Convert the part of the listing between the lines holding "catalogue / barcode: US 1718478" and "collectors: Bro. Claude-Joseph", inclusive, into a numbered list, leaving out any blank lines.
Available data start
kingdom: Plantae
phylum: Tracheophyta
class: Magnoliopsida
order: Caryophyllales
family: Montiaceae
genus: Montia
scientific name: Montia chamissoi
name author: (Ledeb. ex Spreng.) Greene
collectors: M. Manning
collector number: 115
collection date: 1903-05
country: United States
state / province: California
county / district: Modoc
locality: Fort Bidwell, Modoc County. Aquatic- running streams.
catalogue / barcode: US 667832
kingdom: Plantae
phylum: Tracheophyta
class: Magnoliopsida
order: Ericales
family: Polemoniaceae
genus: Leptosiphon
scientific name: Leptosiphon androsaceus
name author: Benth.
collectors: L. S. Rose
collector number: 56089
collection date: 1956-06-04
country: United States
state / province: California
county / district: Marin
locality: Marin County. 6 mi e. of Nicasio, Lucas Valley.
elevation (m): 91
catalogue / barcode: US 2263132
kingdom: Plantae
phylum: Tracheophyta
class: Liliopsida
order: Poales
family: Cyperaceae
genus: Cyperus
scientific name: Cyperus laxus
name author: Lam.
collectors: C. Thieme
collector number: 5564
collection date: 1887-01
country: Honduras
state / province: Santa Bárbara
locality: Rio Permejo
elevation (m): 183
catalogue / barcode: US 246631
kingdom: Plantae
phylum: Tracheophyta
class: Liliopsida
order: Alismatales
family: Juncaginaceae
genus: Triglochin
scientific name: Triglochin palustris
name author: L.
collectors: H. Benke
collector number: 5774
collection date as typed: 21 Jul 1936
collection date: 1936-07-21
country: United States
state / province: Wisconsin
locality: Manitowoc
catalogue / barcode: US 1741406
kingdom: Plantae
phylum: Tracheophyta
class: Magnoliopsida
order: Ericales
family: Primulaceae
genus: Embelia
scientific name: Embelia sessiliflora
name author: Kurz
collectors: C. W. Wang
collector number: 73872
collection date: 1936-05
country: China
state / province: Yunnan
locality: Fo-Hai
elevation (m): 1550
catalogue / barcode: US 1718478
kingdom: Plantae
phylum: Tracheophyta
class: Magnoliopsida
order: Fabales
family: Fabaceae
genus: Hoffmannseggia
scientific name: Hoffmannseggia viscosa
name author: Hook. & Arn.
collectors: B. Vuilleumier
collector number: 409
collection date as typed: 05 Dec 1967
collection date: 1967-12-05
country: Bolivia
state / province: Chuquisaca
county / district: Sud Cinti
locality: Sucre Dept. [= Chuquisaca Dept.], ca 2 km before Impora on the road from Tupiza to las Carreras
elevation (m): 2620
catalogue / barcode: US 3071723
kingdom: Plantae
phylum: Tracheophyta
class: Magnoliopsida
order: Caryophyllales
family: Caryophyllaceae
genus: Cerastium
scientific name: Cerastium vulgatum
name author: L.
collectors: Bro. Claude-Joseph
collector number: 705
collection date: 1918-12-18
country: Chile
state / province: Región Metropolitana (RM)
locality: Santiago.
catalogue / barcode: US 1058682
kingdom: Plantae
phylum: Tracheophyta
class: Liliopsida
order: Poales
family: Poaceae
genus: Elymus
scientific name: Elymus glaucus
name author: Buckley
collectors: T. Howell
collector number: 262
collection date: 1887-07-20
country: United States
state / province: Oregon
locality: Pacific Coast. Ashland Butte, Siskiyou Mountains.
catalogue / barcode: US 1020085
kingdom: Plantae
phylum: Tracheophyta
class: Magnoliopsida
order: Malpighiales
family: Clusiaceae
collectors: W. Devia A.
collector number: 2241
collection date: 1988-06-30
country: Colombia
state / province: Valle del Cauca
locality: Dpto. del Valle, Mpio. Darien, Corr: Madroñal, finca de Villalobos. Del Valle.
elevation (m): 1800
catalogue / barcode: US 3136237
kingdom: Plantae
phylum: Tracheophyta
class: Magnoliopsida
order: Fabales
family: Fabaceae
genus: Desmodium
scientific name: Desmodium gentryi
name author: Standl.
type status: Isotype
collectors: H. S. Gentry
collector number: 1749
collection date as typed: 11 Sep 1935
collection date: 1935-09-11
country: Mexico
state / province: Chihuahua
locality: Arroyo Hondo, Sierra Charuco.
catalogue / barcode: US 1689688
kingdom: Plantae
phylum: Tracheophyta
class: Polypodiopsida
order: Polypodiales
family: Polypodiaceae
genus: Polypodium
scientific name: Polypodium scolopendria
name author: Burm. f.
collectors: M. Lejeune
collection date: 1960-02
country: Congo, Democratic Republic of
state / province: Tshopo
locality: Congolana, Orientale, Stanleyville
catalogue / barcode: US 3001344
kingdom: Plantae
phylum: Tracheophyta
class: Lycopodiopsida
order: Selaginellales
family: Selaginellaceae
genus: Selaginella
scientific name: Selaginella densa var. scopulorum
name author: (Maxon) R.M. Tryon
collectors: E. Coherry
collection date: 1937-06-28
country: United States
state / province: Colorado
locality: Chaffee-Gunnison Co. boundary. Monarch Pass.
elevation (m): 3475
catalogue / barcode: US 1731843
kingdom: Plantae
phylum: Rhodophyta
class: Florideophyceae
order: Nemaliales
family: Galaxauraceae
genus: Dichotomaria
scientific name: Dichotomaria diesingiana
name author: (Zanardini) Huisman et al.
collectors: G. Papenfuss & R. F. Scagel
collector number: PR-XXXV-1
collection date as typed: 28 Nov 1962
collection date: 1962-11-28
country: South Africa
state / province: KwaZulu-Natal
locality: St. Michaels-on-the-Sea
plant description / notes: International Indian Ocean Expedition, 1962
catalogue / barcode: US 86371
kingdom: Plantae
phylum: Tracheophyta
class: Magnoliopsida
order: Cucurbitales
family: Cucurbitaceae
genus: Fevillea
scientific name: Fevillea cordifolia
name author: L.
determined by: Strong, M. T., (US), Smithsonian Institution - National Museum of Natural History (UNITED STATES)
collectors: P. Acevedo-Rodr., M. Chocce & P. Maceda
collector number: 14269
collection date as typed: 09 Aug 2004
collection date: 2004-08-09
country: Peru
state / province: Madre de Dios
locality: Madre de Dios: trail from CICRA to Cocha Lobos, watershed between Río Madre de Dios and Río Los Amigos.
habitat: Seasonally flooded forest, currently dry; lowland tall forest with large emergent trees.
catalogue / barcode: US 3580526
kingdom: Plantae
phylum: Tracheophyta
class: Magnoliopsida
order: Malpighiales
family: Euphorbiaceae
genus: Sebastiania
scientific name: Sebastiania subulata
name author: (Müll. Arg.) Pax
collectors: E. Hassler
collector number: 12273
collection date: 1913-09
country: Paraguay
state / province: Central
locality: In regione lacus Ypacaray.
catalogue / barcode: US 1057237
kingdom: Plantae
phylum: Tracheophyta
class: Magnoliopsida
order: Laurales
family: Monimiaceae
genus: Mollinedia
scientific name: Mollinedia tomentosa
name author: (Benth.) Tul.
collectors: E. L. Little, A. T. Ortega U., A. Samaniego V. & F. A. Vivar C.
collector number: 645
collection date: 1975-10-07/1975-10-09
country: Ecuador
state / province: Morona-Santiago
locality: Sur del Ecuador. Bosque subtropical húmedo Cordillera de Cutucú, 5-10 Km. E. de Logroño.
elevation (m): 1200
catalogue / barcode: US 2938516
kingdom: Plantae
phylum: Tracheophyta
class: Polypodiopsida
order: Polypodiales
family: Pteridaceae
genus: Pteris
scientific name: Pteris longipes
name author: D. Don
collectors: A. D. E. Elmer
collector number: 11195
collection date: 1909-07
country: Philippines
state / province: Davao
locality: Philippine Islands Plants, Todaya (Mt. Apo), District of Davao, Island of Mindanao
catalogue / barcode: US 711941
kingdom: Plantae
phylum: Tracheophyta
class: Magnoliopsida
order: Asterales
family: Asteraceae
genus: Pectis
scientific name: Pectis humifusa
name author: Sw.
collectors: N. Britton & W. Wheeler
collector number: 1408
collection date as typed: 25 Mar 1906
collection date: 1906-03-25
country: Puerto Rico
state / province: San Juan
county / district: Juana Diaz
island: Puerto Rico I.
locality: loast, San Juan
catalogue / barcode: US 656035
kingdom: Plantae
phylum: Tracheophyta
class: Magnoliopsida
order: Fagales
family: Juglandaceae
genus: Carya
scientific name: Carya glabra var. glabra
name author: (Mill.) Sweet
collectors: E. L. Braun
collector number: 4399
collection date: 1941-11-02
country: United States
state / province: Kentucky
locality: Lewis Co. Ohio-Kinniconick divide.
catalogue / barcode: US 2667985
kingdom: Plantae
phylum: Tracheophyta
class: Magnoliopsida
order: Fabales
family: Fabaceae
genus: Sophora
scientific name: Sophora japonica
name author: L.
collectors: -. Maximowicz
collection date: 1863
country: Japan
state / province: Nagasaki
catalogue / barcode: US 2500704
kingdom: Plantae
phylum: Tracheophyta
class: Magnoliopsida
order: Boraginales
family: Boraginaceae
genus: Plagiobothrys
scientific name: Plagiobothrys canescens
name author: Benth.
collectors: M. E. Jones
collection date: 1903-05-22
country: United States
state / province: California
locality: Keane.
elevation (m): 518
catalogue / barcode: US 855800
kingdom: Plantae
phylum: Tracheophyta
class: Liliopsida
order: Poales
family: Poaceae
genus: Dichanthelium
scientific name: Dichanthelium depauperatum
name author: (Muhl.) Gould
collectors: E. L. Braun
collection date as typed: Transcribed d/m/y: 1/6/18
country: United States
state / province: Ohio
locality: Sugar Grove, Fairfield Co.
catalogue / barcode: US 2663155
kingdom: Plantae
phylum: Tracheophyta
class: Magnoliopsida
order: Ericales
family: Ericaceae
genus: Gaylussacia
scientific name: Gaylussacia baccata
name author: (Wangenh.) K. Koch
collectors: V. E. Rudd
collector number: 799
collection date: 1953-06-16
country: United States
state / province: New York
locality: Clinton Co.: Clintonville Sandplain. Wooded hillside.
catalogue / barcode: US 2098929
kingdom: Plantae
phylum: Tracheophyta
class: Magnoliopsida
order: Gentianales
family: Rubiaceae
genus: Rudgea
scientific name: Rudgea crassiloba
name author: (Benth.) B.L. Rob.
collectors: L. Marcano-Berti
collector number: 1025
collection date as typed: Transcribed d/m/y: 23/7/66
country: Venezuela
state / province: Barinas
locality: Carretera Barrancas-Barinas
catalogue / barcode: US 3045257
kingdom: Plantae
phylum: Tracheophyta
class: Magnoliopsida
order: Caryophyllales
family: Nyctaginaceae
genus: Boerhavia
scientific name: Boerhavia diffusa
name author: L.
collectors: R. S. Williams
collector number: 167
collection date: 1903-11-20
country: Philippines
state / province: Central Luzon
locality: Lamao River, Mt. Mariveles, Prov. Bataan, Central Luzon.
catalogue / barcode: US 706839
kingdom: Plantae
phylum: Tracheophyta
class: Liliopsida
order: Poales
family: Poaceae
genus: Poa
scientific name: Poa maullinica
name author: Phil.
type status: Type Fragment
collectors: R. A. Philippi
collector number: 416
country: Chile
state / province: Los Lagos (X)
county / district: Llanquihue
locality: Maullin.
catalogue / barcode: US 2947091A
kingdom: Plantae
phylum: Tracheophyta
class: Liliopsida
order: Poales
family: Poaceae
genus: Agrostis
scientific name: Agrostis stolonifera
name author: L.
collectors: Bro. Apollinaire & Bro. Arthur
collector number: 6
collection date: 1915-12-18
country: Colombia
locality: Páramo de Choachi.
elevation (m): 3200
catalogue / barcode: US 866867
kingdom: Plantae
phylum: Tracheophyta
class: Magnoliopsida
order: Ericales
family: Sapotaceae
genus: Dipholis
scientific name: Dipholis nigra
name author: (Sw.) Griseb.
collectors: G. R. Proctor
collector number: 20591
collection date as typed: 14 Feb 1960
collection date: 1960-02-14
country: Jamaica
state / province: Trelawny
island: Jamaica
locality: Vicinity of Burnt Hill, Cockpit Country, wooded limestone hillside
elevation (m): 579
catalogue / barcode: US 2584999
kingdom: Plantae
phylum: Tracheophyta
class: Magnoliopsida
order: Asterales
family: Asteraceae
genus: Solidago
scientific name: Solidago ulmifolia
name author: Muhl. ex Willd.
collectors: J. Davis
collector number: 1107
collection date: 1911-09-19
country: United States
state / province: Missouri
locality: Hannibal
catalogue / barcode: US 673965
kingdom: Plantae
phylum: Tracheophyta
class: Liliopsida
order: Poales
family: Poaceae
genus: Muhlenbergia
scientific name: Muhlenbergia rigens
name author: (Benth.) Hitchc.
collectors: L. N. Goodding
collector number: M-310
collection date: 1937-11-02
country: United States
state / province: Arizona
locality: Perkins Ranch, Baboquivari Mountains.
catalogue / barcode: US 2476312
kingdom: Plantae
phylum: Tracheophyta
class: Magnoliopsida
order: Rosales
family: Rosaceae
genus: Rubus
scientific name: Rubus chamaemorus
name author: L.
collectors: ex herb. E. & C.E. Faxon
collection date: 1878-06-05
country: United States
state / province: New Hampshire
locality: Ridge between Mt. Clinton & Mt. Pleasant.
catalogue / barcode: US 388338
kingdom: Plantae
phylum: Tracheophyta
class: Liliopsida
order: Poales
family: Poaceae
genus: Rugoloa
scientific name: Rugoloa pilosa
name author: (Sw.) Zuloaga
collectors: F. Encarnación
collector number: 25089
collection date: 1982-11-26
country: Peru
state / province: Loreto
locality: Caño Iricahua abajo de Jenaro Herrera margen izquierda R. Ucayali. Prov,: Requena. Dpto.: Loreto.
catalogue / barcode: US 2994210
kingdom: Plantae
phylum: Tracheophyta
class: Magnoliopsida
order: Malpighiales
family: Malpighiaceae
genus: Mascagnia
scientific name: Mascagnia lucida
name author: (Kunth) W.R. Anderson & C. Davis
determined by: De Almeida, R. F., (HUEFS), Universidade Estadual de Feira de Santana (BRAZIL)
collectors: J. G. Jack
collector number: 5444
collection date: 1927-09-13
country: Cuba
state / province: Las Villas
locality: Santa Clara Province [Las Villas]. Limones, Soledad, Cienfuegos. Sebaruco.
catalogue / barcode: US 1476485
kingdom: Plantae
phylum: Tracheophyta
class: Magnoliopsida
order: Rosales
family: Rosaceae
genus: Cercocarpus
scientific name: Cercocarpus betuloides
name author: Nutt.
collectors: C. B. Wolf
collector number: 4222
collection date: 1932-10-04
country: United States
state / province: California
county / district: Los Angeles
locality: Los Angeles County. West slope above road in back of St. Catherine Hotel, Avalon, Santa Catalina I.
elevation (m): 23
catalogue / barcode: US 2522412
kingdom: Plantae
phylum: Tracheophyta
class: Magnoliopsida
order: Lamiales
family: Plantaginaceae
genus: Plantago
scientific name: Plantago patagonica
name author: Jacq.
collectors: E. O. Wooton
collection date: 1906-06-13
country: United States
Available data end
**Result:**
1. catalogue / barcode: US 1718478
2. kingdom: Plantae
3. phylum: Tracheophyta
4. class: Magnoliopsida
5. order: Fabales
6. family: Fabaceae
7. genus: Hoffmannseggia
8. scientific name: Hoffmannseggia viscosa
9. name author: Hook. & Arn.
10. collectors: B. Vuilleumier
11. collector number: 409
12. collection date as typed: 05 Dec 1967
13. collection date: 1967-12-05
14. country: Bolivia
15. state / province: Chuquisaca
16. county / district: Sud Cinti
17. locality: Sucre Dept. [= Chuquisaca Dept.], ca 2 km before Impora on the road from Tupiza to las Carreras
18. elevation (m): 2620
19. catalogue / barcode: US 3071723
20. kingdom: Plantae
21. phylum: Tracheophyta
22. class: Magnoliopsida
23. order: Caryophyllales
24. family: Caryophyllaceae
25. genus: Cerastium
26. scientific name: Cerastium vulgatum
27. name author: L.
28. collectors: Bro. Claude-Joseph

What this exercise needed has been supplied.